UT Chips in for World’s Largest Telescope

UT Chips in for World's Largest Telescope
The University of Texas is fairly familiar with the final frontier. UT-Austin has produced 12 astronauts, has its own Center for Space Research, and is represented at NASA’s Joint Propulsion Lab by a crew of Texas Exes known as the “Texas Mafia.” The astronomy department ranks in the top 10 nationally. The university’s McDonald Observatory in far West Texas is home to the fifth-largest telescope in the world, not to mention the source of the nationally syndicated public radio program StarDate. And now we’re going even further.

On Friday, the UT System Board of Regents approved a $50 million investment in the Giant Magellan Telescope (GMT). Upon completion in 2020, the telescope will become the largest in the world. Construction is poised to begin in the mountains of Chile, where nearly non-existent light pollution will allow basketball court-sized mirrored surfaces to collect images that are expected to be 10 times better than those being gathered by the Hubble Space Telescope.

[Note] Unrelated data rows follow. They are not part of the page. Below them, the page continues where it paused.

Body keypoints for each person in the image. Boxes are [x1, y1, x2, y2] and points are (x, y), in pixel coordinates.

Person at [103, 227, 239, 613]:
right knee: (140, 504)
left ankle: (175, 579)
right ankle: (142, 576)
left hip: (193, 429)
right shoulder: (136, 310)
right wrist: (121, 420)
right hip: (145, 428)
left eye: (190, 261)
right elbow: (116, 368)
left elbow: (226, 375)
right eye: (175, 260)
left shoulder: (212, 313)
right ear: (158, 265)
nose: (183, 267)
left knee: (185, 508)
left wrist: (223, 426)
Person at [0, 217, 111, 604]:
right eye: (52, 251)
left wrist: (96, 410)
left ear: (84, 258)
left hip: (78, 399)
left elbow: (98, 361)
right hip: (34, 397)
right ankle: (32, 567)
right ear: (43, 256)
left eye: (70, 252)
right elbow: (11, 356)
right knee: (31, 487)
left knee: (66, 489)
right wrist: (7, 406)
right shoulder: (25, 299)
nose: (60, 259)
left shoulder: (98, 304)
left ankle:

“Not only will we be helping to answer the most basic questions about our universe,” President Bill Powers said in a statement, “but our involvement will underscore our status as a top world university. This is the leading edge of science, and it is where Texas must be.”

By funding the project, UT will be guaranteed yearly access to the telescope. The university hopes to contribute another $50 million through fundraising, the $100 million total making up about 10 percent of the estimated $1.05 billion price tag. They join an international consortium of universities that are taking part in the project, including longtime rival Texas A&M University.

So why fund such an expensive device? Experts say it may hold the key to future breakthroughs—and maybe even the future of the human race itself. McDonald Observatory director David Lambert says the GMT could help find previously hidden planets, some of which may have the potential for life or even habitation.

“If we succeed,” he explains, “I think the discovery of a series of habitable planets would be a landmark in human history.”

Above: Artist’s conception of the GMT. Image courtesy McDonald Observatory.